Name collisions of somewhat uncommon but not unique names were a thing long before there was a Web, much less a Google. A friend of mine in NYC shared a name with a local individual who got into a very public spat with the owner of a local sports team. My friend literally got death threats left on his answering machine.

I'm not sure what the answer is. People should probably think more carefully about putting their True Name out there attached to writing and social media presences if they don't otherwise want to have a public presence. But that's pretty useless advice retrospectively and, of course, doesn't help the people confused with someone who does want a public presence.

It's easy to lay this on Google. But if you share a name with a few other people, especially if one of them is notorious in some way, you're going to get conflated with them in searches by any search provider if e.g. a recruiter plugs your name in--so just hope you're not likely to be confused with them.




"I'm not sure what the answer is." The answer is there needs to be some sort of accountability required, where you can reach a human person who can resolve your issue. Under penalty of significant fines.


For knowledge panels, perhaps yes. Google is presenting them in a way that people unfamiliar with how Google operates might think it has verified the information.

But if you have an unusual name but share $FIRSTNAME $LASTNAME with a couple other people and one of them has been convicted of notable $CRIME, that person will turn up in searches for your name. I mean, that's what search engines do. It's up to the searcher to figure out--if they care enough to--that you are a different person.

But if your name is Jeffrey Epstein and all someone finds when they search on your name is that Jeffrey Epstein, I'm not sure what Google, Microsoft, or DuckDuckGo is supposed to do about that.
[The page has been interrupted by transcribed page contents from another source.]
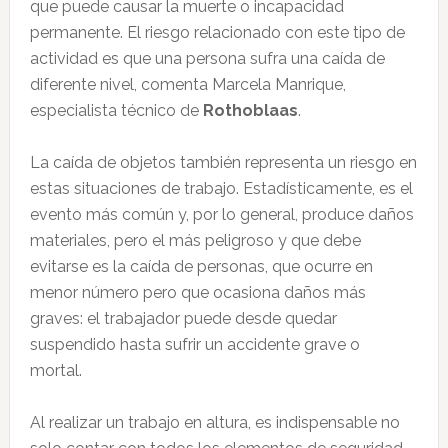
que puede causar la muerte o incapacidad
permanente. El riesgo relacionado con este tipo de
actividad es que una persona sufra una caída de
diferente nivel, comenta Marcela Manrique,
especialista técnico de
Rothoblaas
.
La caída de objetos también representa un riesgo en
estas situaciones de trabajo. Estadísticamente, es el
evento más común y, por lo general, produce daños
materiales, pero el más peligroso y que debe
evitarse es la caída de personas, que ocurre en
menor número pero que ocasiona daños más
graves: el trabajador puede desde quedar
suspendido hasta sufrir un accidente grave o
mortal.
Al realizar un trabajo en altura, es indispensable no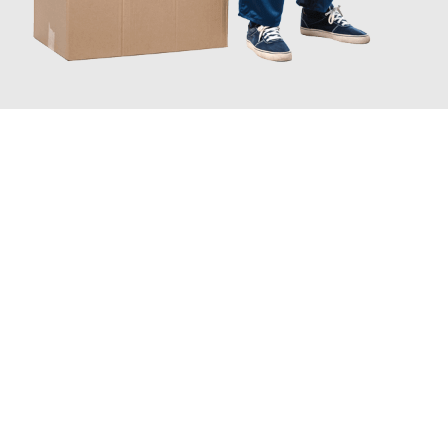
JETZT ANFRAGEN
Erleben Sie mit Umzugsmeister Schreiber Hagen, wie
einfach
und stressfrei Ihr Umzug Hagen Derince
sein kann. Unser
Expertenteam steht bereit, um Ihnen einen reibungslosen
Übergang in Ihr neues Zuhause zu garantieren.
Jetzt
unverbindliches Angebot
erhalten &
100€ sparen: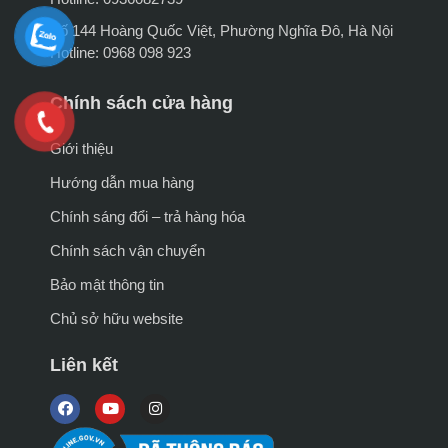
Số 144 Hoàng Quốc Việt, Phường Nghĩa Đô, Hà Nội
Hotline: 0968 098 923
Chính sách cửa hàng
Giới thiệu
Hướng dẫn mua hàng
Chính sáng đổi – trả hàng hóa
Chính sách vận chuyển
Bảo mật thông tin
Chủ sở hữu website
Liên kết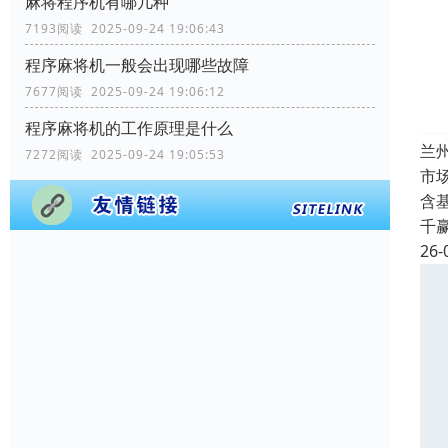
麻将程序机有哪几种
7193阅读 2025-09-24 19:06:43
程序麻将机一般会出现哪些故障
7677阅读 2025-09-24 19:06:12
程序麻将机的工作原理是什么
兰
7272阅读 2025-09-24 19:05:53
市
含
千
26-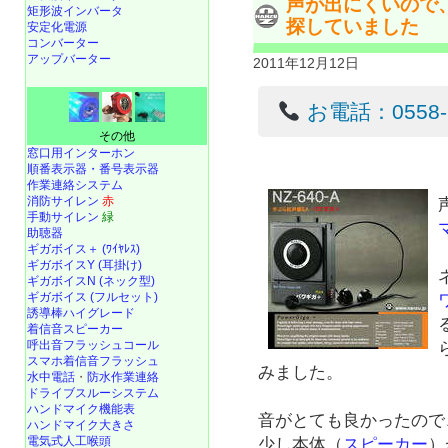
声が出にくいので
矩形波インバータ
探していました
安定化電源
コンバーター
アップバーター
2011年12月12日
お電話：0558-22
その他
窓口用インターホン
順番表示器・番号表示器
作業連絡システム
消防サイレン
赤
手動サイレン
緑
助聴器
ギガボイス＋ (ﾜｲﾔﾚｽ)
ギガボイスY (耳掛け)
ギガボイスN (ネック型)
ギガボイス (フルセット)
誘導棒ハイグレード
着信音スピーカー
呼出音フラッシュコール
スマホ着信音フラッシュ
みました。
水中電話
・
防水作業連絡
ドライブスルーシステム
ハンドマイク機能表
音がとても良かったので
ハンドマイク大きさ
電気式人工喉頭
少し本体（
スピーカー
）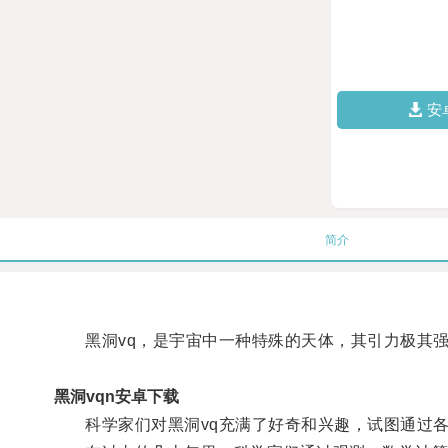
安
简介
黑洞vq，是宇宙中一种特殊的天体，其引力极其强
黑洞vqn安卓下载
科学家们对黑洞vq充满了好奇和兴趣，试图通过各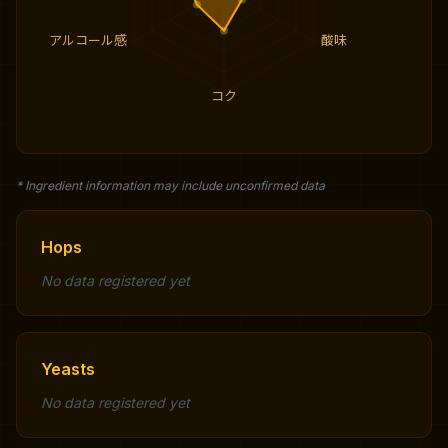
アルコール感
酸味
コク
* Ingredient information may include unconfirmed data
Hops
No data registered yet
Yeasts
No data registered yet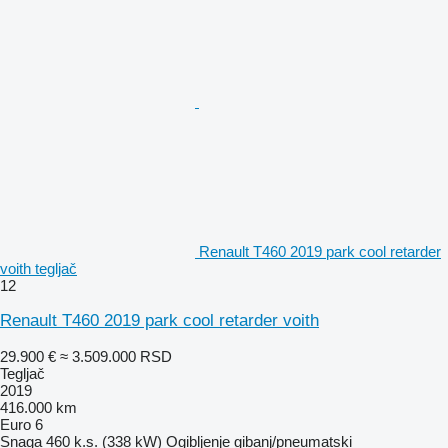
Renault T460 2019 park cool retarder
voith tegljač
12
Renault T460 2019 park cool retarder voith
29.900 €
≈ 3.509.000 RSD
Tegljač
2019
416.000 km
Euro 6
Snaga
460 k.s. (338 kW)
Ogibljenje
gibanj/pneumatski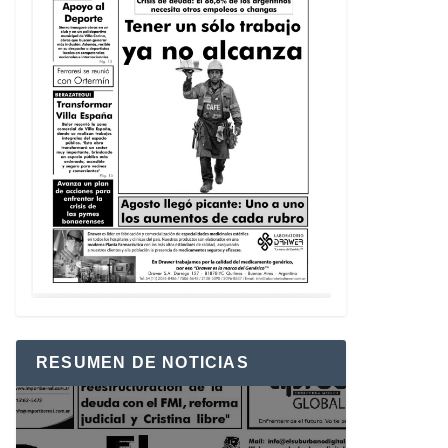
RESUMEN DE NOTICIAS
Reproductor
de
vídeo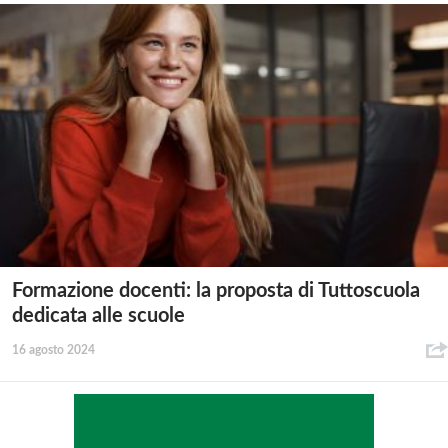
Formazione docenti: la proposta di Tuttoscuola
dedicata alle scuole
16 agosto 2024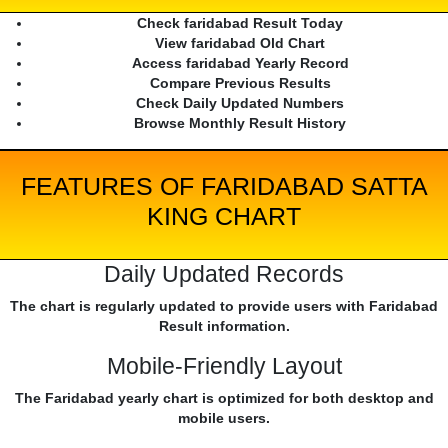
Check faridabad Result Today
View faridabad Old Chart
Access faridabad Yearly Record
Compare Previous Results
Check Daily Updated Numbers
Browse Monthly Result History
FEATURES OF FARIDABAD SATTA
KING CHART
Daily Updated Records
The chart is regularly updated to provide users with Faridabad
Result information.
Mobile-Friendly Layout
The Faridabad yearly chart is optimized for both desktop and
mobile users.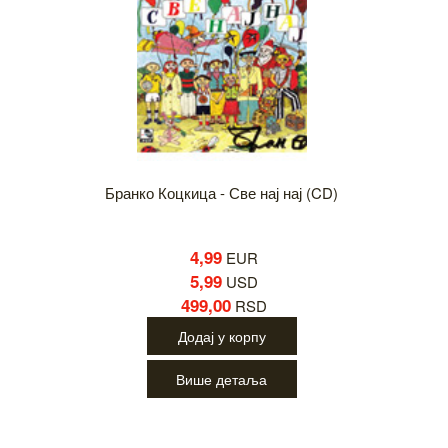
Бранко Коцкица - Све нај нај (CD)
4,99
EUR
5,99
USD
499,00
RSD
Додај у корпу
Више детаља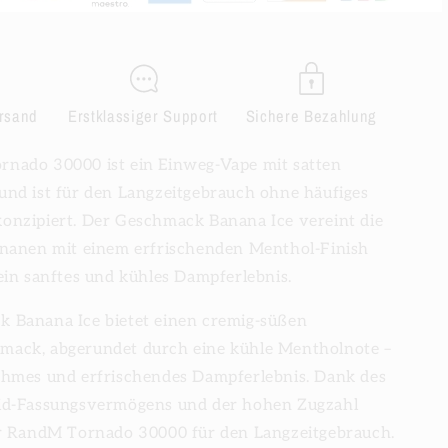
ersand
Erstklassiger Support
Sichere Bezahlung
nado 30000 ist ein Einweg-Vape mit satten
und ist für den Langzeitgebrauch ohne häufiges
onzipiert. Der Geschmack Banana Ice vereint die
ananen mit einem erfrischenden Menthol-Finish
ein sanftes und kühles Dampferlebnis.
 Banana Ice bietet einen cremig-süßen
ack, abgerundet durch eine kühle Mentholnote –
ehmes und erfrischendes Dampferlebnis. Dank des
id-Fassungsvermögens und der hohen Zugzahl
er RandM Tornado 30000 für den Langzeitgebrauch.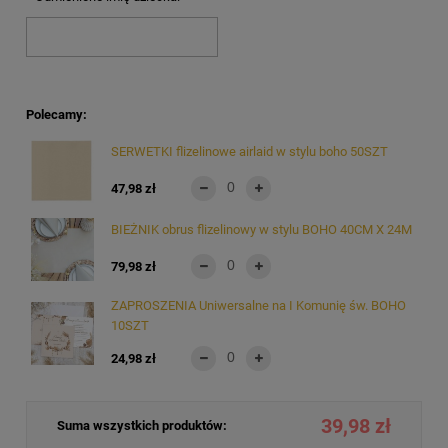
Polecamy:
SERWETKI flizelinowe airlaid w stylu boho 50SZT
47,98 zł
BIEŻNIK obrus flizelinowy w stylu BOHO 40CM X 24M
79,98 zł
ZAPROSZENIA Uniwersalne na I Komunię św. BOHO
10SZT
24,98 zł
39,98 zł
Suma wszystkich produktów: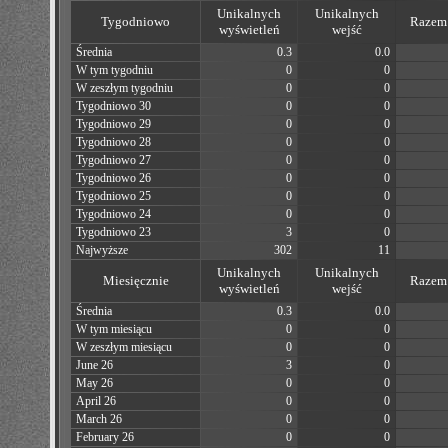
Unikalnych
Unikalnych
Tygodniowo
Razem 
wyświetleń
wejść
Średnia
0.3
0.0
W tym tygodniu
0
0
W zeszłym tygodniu
0
0
Tygodniowo 30
0
0
Tygodniowo 29
0
0
Tygodniowo 28
0
0
Tygodniowo 27
0
0
Tygodniowo 26
0
0
Tygodniowo 25
0
0
Tygodniowo 24
0
0
Tygodniowo 23
3
0
Najwyższe
302
11
Unikalnych
Unikalnych
Miesięcznie
Razem 
wyświetleń
wejść
Średnia
0.3
0.0
W tym miesiącu
0
0
W zeszłym miesiącu
0
0
June 26
3
0
May 26
0
0
April 26
0
0
March 26
0
0
February 26
0
0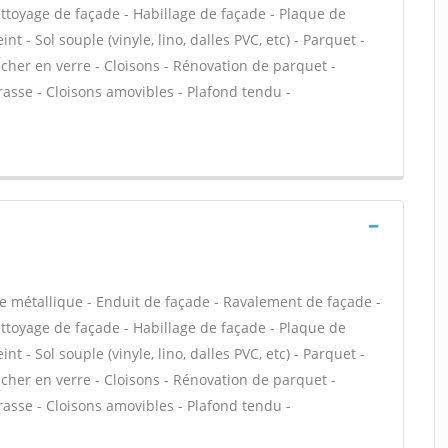
Nettoyage de façade - Habillage de façade - Plaque de
int - Sol souple (vinyle, lino, dalles PVC, etc) - Parquet -
ncher en verre - Cloisons - Rénovation de parquet -
rrasse - Cloisons amovibles - Plafond tendu -
e métallique - Enduit de façade - Ravalement de façade -
Nettoyage de façade - Habillage de façade - Plaque de
int - Sol souple (vinyle, lino, dalles PVC, etc) - Parquet -
ncher en verre - Cloisons - Rénovation de parquet -
rrasse - Cloisons amovibles - Plafond tendu -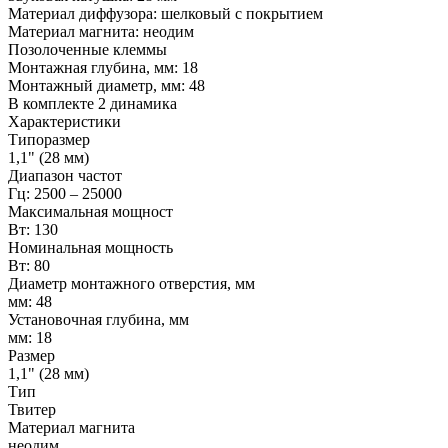
Материал диффузора: шелковый с покрытием
Материал магнита: неодим
Позолоченные клеммы
Монтажная глубина, мм: 18
Монтажный диаметр, мм: 48
В комплекте 2 динамика
Характеристики
Типоразмер
1,1" (28 мм)
Диапазон частот
Гц: 2500 – 25000
Максимальная мощност
Вт: 130
Номинальная мощность
Вт: 80
Диаметр монтажного отверстия, мм
мм: 48
Установочная глубина, мм
мм: 18
Размер
1,1" (28 мм)
Тип
Твитер
Материал магнита
неодим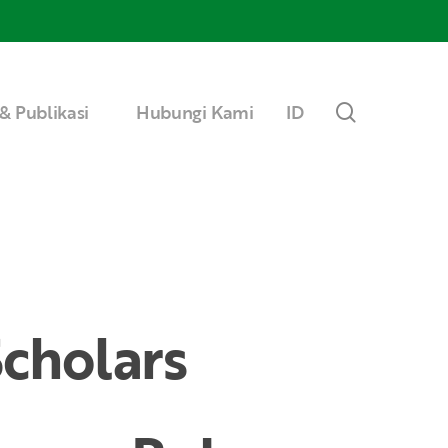
Menu
search
& Publikasi
Hubungi Kami
ID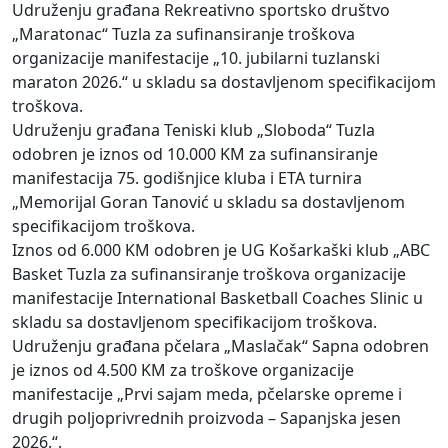
Udruženju građana Rekreativno sportsko društvo
„Maratonac“ Tuzla za sufinansiranje troškova
organizacije manifestacije „10. jubilarni tuzlanski
maraton 2026.“ u skladu sa dostavljenom specifikacijom
troškova.
Udruženju građana Teniski klub „Sloboda“ Tuzla
odobren je iznos od 10.000 KM za sufinansiranje
manifestacija 75. godišnjice kluba i ETA turnira
„Memorijal Goran Tanović u skladu sa dostavljenom
specifikacijom troškova.
Iznos od 6.000 KM odobren je UG Košarkaški klub „ABC
Basket Tuzla za sufinansiranje troškova organizacije
manifestacije International Basketball Coaches Slinic u
skladu sa dostavljenom specifikacijom troškova.
Udruženju građana pčelara „Maslačak“ Sapna odobren
je iznos od 4.500 KM za troškove organizacije
manifestacije „Prvi sajam meda, pčelarske opreme i
drugih poljoprivrednih proizvoda – Sapanjska jesen
2026.“.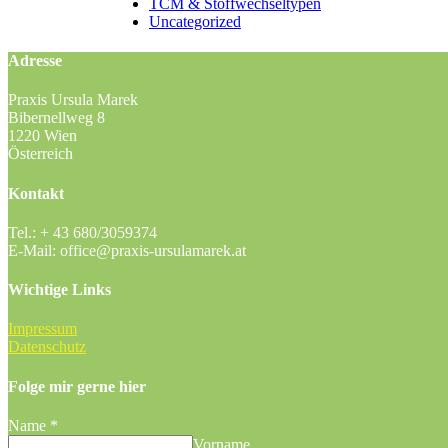
TCM & Stoffwechseltypen
Uncategorized
Adresse
Praxis Ursula Marek
Bibernellweg 8
1220 Wien
Österreich
Kontakt
Tel.:
+ 43 680/3059374
E-Mail:
office@praxis-ursulamarek.at
Wichtige Links
Impressum
Datenschutz
Folge mir gerne hier
Name
*
Vorname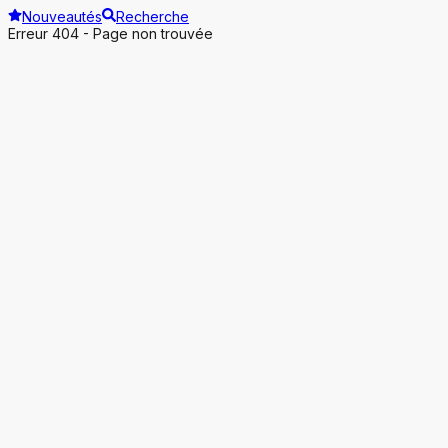
Nouveautés
Recherche
Erreur 404 - Page non trouvée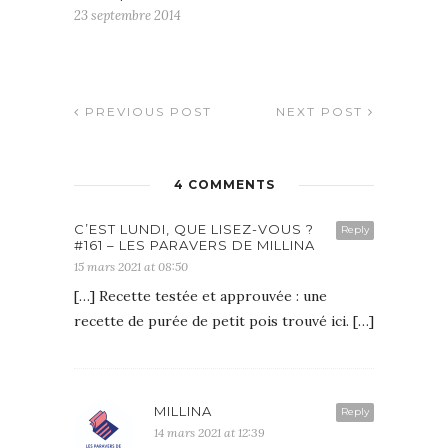
23 septembre 2014
PREVIOUS POST
NEXT POST
4 COMMENTS
C’EST LUNDI, QUE LISEZ-VOUS ?
Reply
#161 – LES PARAVERS DE MILLINA
15 mars 2021 at 08:50
[…] Recette testée et approuvée : une
recette de purée de petit pois trouvé ici. […]
MILLINA
Reply
14 mars 2021 at 12:39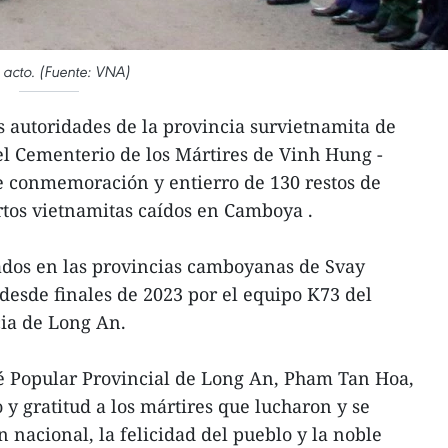
l acto. (Fuente: VNA)
 autoridades de la provincia survietnamita de
l Cementerio de los Mártires de Vinh Hung -
 conmemoración y entierro de 130 restos de
rtos vietnamitas caídos en Camboya .
ados en las provincias camboyanas de Svay
desde finales de 2023 por el equipo K73 del
cia de Long An.
té Popular Provincial de Long An, Pham Tan Hoa,
y gratitud a los mártires que lucharon y se
n nacional, la felicidad del pueblo y la noble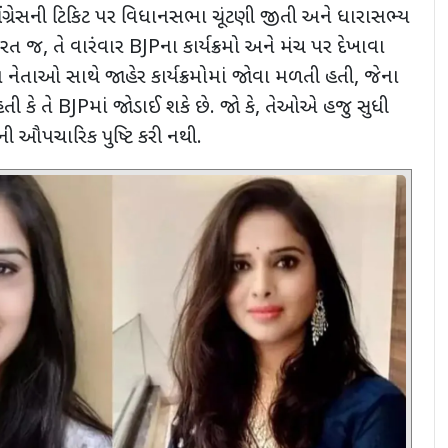
ે કોંગ્રેસની ટિકિટ પર વિધાનસભા ચૂંટણી જીતી અને ધારાસભ્ય
 તરત જ
,
તે વારંવાર
BJP
ના કાર્યક્રમો અને મંચ પર દેખાવા
ા નેતાઓ સાથે જાહેર કાર્યક્રમોમાં જોવા મળતી હતી
,
જેના
ી કે તે
BJP
માં જોડાઈ શકે છે. જો કે
,
તેઓએ હજુ સુધી
ની ઔપચારિક પુષ્ટિ કરી નથી.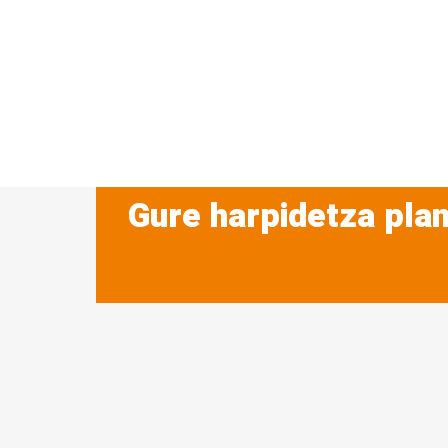
Gure harpidetza plan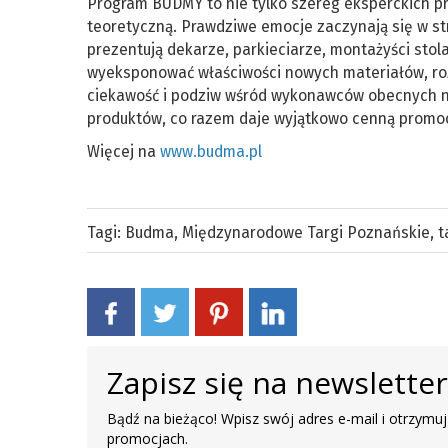
Program BUDMY to nie tylko szereg eksperckich prel
teoretyczną. Prawdziwe emocje zaczynają się w st
prezentują dekarze, parkieciarze, montażyści stola
wyeksponować właściwości nowych materiałów, rozw
ciekawość i podziw wśród wykonawców obecnych n
produktów, co razem daje wyjątkowo cenną promoc
Więcej na
www.budma.pl
Tagi:
Budma
,
Międzynarodowe Targi Poznańskie
,
t
Zapisz się na newslette
Bądź na bieżąco! Wpisz swój adres e-mail i otrzymuj
promocjach.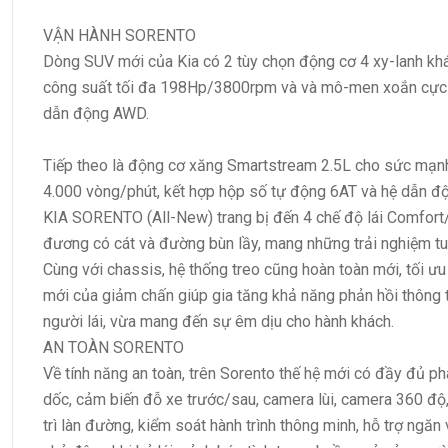
VẬN HÀNH
SORENTO
Dòng SUV mới của Kia có 2 tùy chọn động cơ 4 xy-lanh khá
công suất tối đa 198Hp/3800rpm và và mô-men xoắn cực
dẫn động AWD.
Tiếp theo là động cơ xăng Smartstream 2.5L cho sức mạn
4.000 vòng/phút, kết hợp hộp số tự động 6AT và hệ dẫn 
KIA SORENTO (All-New) trang bị đến 4 chế độ lái Comfort/
đương có cát và đường bùn lầy, mang những trải nghiệm tuyệ
Cùng với chassis, hệ thống treo cũng hoàn toàn mới, tối ưu 
mới của giảm chấn giúp gia tăng khả năng phản hồi thông ti
người lái, vừa mang đến sự êm dịu cho hành khách.
AN TOÀN
SORENTO
Về tính năng an toàn, trên Sorento thế hệ mới có đầy đủ p
dốc, cảm biến đỗ xe trước/sau, camera lùi, camera 360 độ,
trì làn đường, kiểm soát hành trình thông minh, hỗ trợ ngă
I'm not sure what accountability you're looking for in a straight web search. (Again leaving knowledge panels out of it.) You plugged in a name and a search engine returned the most popular/authoritative results for that name.


Yes, I know multiple cases of people getting attacked by angry mobs on social media because their names got unfavorable press attention that week, without any involvement of faulty knowledge panels. Sometimes drive-by attacks continue even after the subject pin a post clarifying that they are the wrong person to bark at. The problem is attacking people online (or maybe leaving death threats over the phone) has essentially zero cost.

The knowledge panel problem is easy to fix (by the right person). The assholes-gonna-asshole problem is hard to fix.


And there are also a ton of cases from an AirBnB host to a potential date to a lazy recruiter where someone decides it's just more trouble than it's worth to confirm that news story isn't actually about Person A.